◆ WHAT THE TASK REQUIRES: Could you please return each line of the data that has the word "true"?

─── EXERCISE MATERIAL

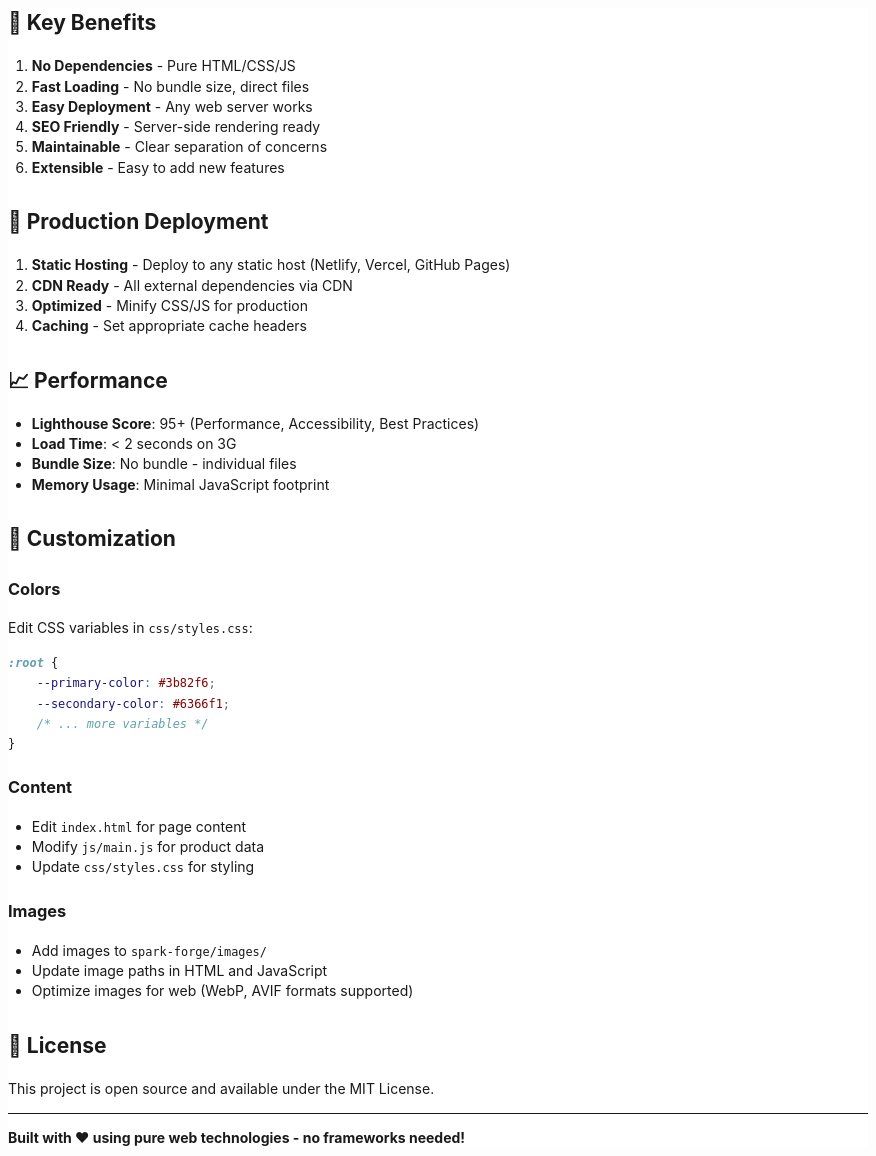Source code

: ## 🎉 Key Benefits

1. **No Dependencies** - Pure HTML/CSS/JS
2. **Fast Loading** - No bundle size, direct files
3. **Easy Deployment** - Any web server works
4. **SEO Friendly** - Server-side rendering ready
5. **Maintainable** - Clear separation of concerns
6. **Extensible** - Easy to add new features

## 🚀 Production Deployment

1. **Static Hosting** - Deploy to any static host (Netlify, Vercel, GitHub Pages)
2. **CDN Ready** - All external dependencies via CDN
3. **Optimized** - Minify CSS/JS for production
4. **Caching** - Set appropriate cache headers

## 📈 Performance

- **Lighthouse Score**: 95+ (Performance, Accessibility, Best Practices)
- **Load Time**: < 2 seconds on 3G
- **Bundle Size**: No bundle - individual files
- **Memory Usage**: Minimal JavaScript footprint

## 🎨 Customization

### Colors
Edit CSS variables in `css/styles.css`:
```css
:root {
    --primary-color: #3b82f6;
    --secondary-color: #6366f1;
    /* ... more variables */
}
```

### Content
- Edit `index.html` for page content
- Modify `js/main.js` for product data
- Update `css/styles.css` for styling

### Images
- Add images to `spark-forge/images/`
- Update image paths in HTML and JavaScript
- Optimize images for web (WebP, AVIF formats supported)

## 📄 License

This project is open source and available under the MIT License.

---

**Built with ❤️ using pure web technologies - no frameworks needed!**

──────
─── EXERCISE MATERIAL

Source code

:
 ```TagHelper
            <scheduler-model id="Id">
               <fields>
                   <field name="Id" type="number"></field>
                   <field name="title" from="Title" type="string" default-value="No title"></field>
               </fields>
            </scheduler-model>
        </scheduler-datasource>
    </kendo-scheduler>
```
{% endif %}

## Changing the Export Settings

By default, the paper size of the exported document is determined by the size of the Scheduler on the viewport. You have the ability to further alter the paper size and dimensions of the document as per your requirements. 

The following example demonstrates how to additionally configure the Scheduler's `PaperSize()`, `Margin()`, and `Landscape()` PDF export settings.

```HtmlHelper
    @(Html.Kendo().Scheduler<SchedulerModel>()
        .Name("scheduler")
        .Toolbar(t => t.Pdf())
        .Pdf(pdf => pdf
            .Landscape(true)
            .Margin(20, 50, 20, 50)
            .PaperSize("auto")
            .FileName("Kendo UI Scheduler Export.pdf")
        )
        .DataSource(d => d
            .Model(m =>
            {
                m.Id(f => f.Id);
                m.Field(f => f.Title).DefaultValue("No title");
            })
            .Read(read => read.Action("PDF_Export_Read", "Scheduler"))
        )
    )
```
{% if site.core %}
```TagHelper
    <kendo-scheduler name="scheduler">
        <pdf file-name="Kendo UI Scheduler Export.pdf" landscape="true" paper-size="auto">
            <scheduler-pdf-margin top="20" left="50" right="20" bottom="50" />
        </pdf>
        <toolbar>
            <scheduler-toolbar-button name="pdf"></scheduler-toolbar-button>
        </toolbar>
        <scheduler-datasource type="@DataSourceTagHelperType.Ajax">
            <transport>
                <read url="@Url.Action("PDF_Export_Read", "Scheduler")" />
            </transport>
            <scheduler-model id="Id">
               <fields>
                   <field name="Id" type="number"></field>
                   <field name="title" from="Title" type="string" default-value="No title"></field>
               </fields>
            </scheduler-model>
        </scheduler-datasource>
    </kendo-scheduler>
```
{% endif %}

──────

◆ EXERCISE SOLUTION:
            .Landscape(true)
        <pdf file-name="Kendo UI Scheduler Export.pdf" landscape="true" paper-size="auto">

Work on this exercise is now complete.